● **Entries taken from a collection**
▬▬▬▬▬▬

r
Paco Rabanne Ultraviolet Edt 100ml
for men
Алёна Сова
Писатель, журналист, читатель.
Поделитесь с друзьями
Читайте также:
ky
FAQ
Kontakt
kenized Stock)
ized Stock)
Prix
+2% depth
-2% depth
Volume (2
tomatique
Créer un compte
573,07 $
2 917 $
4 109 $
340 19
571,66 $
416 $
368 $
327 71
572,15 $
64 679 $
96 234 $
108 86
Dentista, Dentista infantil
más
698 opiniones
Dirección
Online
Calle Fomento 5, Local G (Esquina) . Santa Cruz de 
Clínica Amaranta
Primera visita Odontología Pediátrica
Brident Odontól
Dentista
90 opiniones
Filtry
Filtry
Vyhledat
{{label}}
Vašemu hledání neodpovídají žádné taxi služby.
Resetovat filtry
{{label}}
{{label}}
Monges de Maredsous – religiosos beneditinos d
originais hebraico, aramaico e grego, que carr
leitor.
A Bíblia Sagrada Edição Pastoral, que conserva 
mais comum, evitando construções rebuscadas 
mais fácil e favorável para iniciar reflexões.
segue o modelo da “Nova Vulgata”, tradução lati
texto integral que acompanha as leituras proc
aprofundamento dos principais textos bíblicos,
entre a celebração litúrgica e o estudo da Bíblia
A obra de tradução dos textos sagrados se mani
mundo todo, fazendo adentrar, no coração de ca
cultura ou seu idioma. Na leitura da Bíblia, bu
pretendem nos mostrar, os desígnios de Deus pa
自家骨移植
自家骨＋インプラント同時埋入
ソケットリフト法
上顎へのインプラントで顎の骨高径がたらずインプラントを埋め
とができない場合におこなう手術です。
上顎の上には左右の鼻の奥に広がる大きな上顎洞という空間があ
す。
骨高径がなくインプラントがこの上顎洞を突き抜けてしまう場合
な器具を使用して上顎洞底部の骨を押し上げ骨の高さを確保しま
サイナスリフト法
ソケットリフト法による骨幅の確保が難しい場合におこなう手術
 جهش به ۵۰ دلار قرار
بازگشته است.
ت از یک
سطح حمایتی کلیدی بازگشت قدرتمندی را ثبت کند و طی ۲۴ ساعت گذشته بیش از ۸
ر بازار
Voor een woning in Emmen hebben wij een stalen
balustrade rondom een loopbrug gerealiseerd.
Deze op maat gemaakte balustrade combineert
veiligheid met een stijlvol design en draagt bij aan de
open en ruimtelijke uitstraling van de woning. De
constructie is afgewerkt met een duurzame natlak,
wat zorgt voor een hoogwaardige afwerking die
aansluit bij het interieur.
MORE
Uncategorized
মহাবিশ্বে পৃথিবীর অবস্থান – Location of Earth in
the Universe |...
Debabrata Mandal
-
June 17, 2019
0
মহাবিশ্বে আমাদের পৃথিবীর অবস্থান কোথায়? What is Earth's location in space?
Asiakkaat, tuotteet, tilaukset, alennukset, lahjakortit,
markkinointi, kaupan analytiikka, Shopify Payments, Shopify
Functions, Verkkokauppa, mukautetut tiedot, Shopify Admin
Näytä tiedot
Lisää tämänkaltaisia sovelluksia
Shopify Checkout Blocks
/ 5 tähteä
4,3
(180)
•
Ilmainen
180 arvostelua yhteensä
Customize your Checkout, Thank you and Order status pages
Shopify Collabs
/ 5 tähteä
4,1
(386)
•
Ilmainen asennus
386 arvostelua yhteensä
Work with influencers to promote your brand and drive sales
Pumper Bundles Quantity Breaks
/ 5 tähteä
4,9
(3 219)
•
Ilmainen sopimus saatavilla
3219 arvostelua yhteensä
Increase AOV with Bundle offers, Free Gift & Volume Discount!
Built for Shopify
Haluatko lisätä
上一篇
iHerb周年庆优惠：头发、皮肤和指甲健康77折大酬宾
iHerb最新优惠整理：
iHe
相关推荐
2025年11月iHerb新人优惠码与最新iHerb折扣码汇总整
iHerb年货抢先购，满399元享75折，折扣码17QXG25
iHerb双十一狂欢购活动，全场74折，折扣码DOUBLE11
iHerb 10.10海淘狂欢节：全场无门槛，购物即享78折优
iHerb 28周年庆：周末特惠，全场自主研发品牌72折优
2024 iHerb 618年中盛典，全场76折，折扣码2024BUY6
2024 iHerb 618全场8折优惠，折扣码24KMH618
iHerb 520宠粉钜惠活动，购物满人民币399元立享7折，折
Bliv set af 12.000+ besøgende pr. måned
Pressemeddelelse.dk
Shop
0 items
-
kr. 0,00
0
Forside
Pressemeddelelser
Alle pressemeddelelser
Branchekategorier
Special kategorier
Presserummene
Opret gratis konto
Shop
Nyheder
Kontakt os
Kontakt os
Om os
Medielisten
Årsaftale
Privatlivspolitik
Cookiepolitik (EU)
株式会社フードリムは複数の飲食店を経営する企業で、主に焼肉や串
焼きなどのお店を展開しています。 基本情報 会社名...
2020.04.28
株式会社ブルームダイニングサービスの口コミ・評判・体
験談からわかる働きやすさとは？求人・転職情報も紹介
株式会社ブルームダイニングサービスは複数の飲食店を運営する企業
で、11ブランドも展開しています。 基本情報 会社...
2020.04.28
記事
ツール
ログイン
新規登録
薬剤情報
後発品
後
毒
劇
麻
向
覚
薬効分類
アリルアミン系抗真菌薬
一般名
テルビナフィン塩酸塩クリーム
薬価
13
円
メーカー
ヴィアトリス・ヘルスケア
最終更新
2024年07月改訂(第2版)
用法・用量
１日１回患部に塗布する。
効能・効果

▬▬▬▬▬▬

● **EXERCISE GOAL**
Your reply must contain exactly the lines from the first line of the data through the line holding "Uncategorized", and nothing more.

● **TASK OUTPUT**
r
Paco Rabanne Ultraviolet Edt 100ml
for men
Алёна Сова
Писатель, журналист, читатель.
Поделитесь с друзьями
Читайте также:
ky
FAQ
Kontakt
kenized Stock)
ized Stock)
Prix
+2% depth
-2% depth
Volume (2
tomatique
Créer un compte
573,07 $
2 917 $
4 109 $
340 19
571,66 $
416 $
368 $
327 71
572,15 $
64 679 $
96 234 $
108 86
Dentista, Dentista infantil
más
698 opiniones
Dirección
Online
Calle Fomento 5, Local G (Esquina) . Santa Cruz de 
Clínica Amaranta
Primera visita Odontología Pediátrica
Brident Odontól
Dentista
90 opiniones
Filtry
Filtry
Vyhledat
{{label}}
Vašemu hledání neodpovídají žádné taxi služby.
Resetovat filtry
{{label}}
{{label}}
Monges de Maredsous – religiosos beneditinos d
originais hebraico, aramaico e grego, que carr
leitor.
A Bíblia Sagrada Edição Pastoral, que conserva 
mais comum, evitando construções rebuscadas 
mais fácil e favorável para iniciar reflexões.
segue o modelo da “Nova Vulgata”, tradução lati
texto integral que acompanha as leituras proc
aprofundamento dos principais textos bíblicos,
entre a celebração litúrgica e o estudo da Bíblia
A obra de tradução dos textos sagrados se mani
mundo todo, fazendo adentrar, no coração de ca
cultura ou seu idioma. Na leitura da Bíblia, bu
pretendem nos mostrar, os desígnios de Deus pa
自家骨移植
自家骨＋インプラント同時埋入
ソケットリフト法
上顎へのインプラントで顎の骨高径がたらずインプラントを埋め
とができない場合におこなう手術です。
上顎の上には左右の鼻の奥に広がる大きな上顎洞という空間があ
す。
骨高径がなくインプラントがこの上顎洞を突き抜けてしまう場合
な器具を使用して上顎洞底部の骨を押し上げ骨の高さを確保しま
サイナスリフト法
ソケットリフト法による骨幅の確保が難しい場合におこなう手術
 جهش به ۵۰ دلار قرار
بازگشته است.
ت از یک
سطح حمایتی کلیدی بازگشت قدرتمندی را ثبت کند و طی ۲۴ ساعت گذشته بیش از ۸
ر بازار
Voor een woning in Emmen hebben wij een stalen
balustrade rondom een loopbrug gerealiseerd.
Deze op maat gemaakte balustrade combineert
veiligheid met een stijlvol design en draagt bij aan de
open en ruimtelijke uitstraling van de woning. De
constructie is afgewerkt met een duurzame natlak,
wat zorgt voor een hoogwaardige afwerking die
aansluit bij het interieur.
MORE
Uncategorized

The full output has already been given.